North-Central Section - 49th Annual Meeting (19-20 May 2015)

Paper No. 3
Presentation Time: 1:30 PM-5:30 PM

A RECORD OF FLUCTUATIONS IN FLUID PRESSURE AND DEFORMATION AT THE FRICTIONAL-VISCOUS TRANSITION


LINK, Benjamin J., Earth, Atmospheric, and Planetary Science, Purdue University, 550 Stadium Mall Drive, West Lafayette, IN 47907, GOODWIN, Laurel, Department of Geoscience, University of Wisconsin-Madison, 1215 W. Dayton St, Madison, WI 53706, BROWN, Philip, Dept of Geoscience, University of Wisconsin, 1215 W. Dayton St, Madison, WI 53706-1692 and MICHELS, Z.D., Department of Geoscience, University of Wisconsin - Madison, 1215 W. Dayton St, Madison, WI 53706, link7@purdue.edu

The Baraboo syncline, in south-central Wisconsin, is an asymmetric, doubly plunging fold formed by buckling followed by further shortening and top-to-the-south simple shearing.
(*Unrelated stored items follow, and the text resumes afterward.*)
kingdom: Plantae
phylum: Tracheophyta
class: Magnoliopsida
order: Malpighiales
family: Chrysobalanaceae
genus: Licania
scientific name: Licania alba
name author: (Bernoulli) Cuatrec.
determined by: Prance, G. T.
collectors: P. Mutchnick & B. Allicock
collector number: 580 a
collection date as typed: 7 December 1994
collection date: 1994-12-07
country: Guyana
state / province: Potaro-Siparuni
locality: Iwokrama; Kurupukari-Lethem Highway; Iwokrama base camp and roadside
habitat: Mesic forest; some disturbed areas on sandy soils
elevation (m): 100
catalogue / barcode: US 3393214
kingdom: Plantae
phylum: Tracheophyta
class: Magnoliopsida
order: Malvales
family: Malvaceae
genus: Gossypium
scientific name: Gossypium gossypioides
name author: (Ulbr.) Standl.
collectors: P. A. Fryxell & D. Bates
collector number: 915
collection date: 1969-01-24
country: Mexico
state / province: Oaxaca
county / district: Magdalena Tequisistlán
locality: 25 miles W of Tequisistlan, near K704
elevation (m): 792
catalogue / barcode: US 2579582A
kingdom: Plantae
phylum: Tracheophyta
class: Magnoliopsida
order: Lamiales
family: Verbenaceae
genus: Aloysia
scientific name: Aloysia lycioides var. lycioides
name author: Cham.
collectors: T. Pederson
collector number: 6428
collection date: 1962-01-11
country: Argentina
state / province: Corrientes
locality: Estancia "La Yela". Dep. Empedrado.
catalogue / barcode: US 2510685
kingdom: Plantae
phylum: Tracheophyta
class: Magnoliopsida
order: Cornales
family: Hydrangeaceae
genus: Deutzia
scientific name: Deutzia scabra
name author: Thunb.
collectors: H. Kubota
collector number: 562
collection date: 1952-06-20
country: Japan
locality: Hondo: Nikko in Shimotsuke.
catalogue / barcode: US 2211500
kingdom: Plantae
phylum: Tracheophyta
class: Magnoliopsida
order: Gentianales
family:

Peak metamorphic temperatures reached ~340-390°C. We present data from slickenfibers that record bed-parallel, top-to-the-south slip consistent with the latest stage of syncline formation. Slip surfaces are preferentially located at boundaries between quartzite and thin interlayers and laminae of phyllite. In contrast to the bulk of the Baraboo Quartzite, phyllosilicates associated with quartz slickenfibers are stably coexisting pyrophyllite + kaolinite, which, assuming the fluid phase to be water, constrain temperature to ~280-330°C. Healed microcracks decorated by fluid inclusions formed at right angles to quartz slickenfibers. Similar microstructures have elsewhere been interpreted to record numerous microearthquakes that progressively opened space for quartz precipitation. Baraboo slickenfibers, however, also exhibit subgrains and recrystallized grains at slickenfiber margins; undulose extinction; and small folds. Subgrains and new grains locally are cut by, and locally overprint, healed microcracks. Fluid inclusions are aqueous with ~12% NaCl. Using the previously mentioned temperature constraints, fluid inclusion analysis restricts pressures to 280-360 MPa, equivalent to entrapment at ~8-12 km depth. Because the fluid is not pure water, these PT estimates are considered maxima. They are, however, consistent with microstructures, which record deformation at the frictional-viscous transition in quartz. We interpret data as indicating episodic seismogenesis, inferred to be driven by elevated pore fluid pressure, separated by periods of aseismic creep when pore fluid pressure was low. If slickenfibers with healed microcracks are, as previous workers have suggested, a record of low frequency earthquakes, these observations are consistent with slow slip at the frictional-viscous transition, suggesting variations in fluid pressure control deformation mechanisms and seismicity under these conditions. Grain size determined by EBSD constrains strain rates for periods of viscous, aseismic creep.